(Keypoint coordinate data)
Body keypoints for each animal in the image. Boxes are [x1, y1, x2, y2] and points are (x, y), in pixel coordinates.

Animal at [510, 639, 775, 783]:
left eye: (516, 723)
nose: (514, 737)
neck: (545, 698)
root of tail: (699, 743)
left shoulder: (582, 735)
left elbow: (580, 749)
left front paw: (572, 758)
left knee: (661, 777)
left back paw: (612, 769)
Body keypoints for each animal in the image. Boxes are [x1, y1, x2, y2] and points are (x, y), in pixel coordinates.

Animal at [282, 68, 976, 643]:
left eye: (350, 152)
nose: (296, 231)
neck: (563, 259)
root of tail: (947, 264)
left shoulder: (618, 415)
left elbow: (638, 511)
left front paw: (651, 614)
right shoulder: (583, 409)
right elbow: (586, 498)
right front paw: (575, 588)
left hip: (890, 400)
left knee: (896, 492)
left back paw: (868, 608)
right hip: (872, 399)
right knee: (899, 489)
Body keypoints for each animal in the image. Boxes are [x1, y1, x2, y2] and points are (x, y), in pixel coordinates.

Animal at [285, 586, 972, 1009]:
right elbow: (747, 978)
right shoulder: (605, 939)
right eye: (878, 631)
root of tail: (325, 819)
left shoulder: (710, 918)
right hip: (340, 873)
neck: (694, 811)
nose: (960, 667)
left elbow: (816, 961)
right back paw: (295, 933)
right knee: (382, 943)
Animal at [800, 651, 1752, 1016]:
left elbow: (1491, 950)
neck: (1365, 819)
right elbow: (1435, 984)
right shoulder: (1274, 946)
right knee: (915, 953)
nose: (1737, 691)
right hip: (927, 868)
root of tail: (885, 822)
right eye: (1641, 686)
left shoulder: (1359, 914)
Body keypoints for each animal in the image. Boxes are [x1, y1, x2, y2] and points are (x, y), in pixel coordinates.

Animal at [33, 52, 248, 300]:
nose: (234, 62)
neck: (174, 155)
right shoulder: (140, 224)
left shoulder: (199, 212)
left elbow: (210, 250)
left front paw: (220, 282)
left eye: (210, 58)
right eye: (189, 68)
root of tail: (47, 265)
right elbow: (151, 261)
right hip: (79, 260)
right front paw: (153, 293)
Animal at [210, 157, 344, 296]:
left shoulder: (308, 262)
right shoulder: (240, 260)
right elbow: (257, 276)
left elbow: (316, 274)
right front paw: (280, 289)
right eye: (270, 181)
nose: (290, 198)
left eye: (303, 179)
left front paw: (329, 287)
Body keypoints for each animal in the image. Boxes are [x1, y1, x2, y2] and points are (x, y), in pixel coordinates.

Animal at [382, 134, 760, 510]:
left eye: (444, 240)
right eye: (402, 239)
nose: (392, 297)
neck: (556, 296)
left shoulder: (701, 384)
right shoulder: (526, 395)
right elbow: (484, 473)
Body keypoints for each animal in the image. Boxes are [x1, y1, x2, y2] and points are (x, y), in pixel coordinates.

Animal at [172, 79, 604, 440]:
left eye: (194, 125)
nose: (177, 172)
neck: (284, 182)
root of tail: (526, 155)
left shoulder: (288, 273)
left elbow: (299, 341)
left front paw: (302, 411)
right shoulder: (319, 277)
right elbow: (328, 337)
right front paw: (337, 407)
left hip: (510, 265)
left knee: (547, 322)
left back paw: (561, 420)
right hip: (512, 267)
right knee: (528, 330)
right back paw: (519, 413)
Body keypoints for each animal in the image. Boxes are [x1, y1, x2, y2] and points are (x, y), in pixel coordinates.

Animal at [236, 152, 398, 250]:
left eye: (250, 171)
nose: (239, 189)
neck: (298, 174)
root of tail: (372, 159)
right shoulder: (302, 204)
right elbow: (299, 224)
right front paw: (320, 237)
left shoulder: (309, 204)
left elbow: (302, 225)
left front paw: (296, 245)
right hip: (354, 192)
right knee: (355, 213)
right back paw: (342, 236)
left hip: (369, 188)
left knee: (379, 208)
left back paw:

Task item: What you return must be an exact retyping of the lines above starting at the line with "left eye: (350, 152)" and ending at the line with "left shoulder: (1359, 914)", and nothing besides.

Response:
left eye: (350, 152)
nose: (296, 231)
neck: (563, 259)
root of tail: (947, 264)
left shoulder: (618, 415)
left elbow: (638, 511)
left front paw: (651, 614)
right shoulder: (583, 409)
right elbow: (586, 498)
right front paw: (575, 588)
left hip: (890, 400)
left knee: (896, 492)
left back paw: (868, 608)
right hip: (872, 399)
right knee: (899, 489)
Body keypoints for each animal in the image. Boxes are [x1, y1, x2, y2] and points are (x, y), in pixel coordinates.

Animal at [285, 586, 972, 1009]:
right elbow: (747, 978)
right shoulder: (605, 939)
right eye: (878, 631)
root of tail: (325, 819)
left shoulder: (710, 918)
right hip: (340, 873)
neck: (694, 811)
nose: (960, 667)
left elbow: (816, 961)
right back paw: (295, 933)
right knee: (382, 943)
Animal at [800, 651, 1752, 1016]:
left elbow: (1491, 950)
neck: (1365, 819)
right elbow: (1435, 984)
right shoulder: (1274, 946)
right knee: (915, 953)
nose: (1737, 691)
right hip: (927, 868)
root of tail: (885, 822)
right eye: (1641, 686)
left shoulder: (1359, 914)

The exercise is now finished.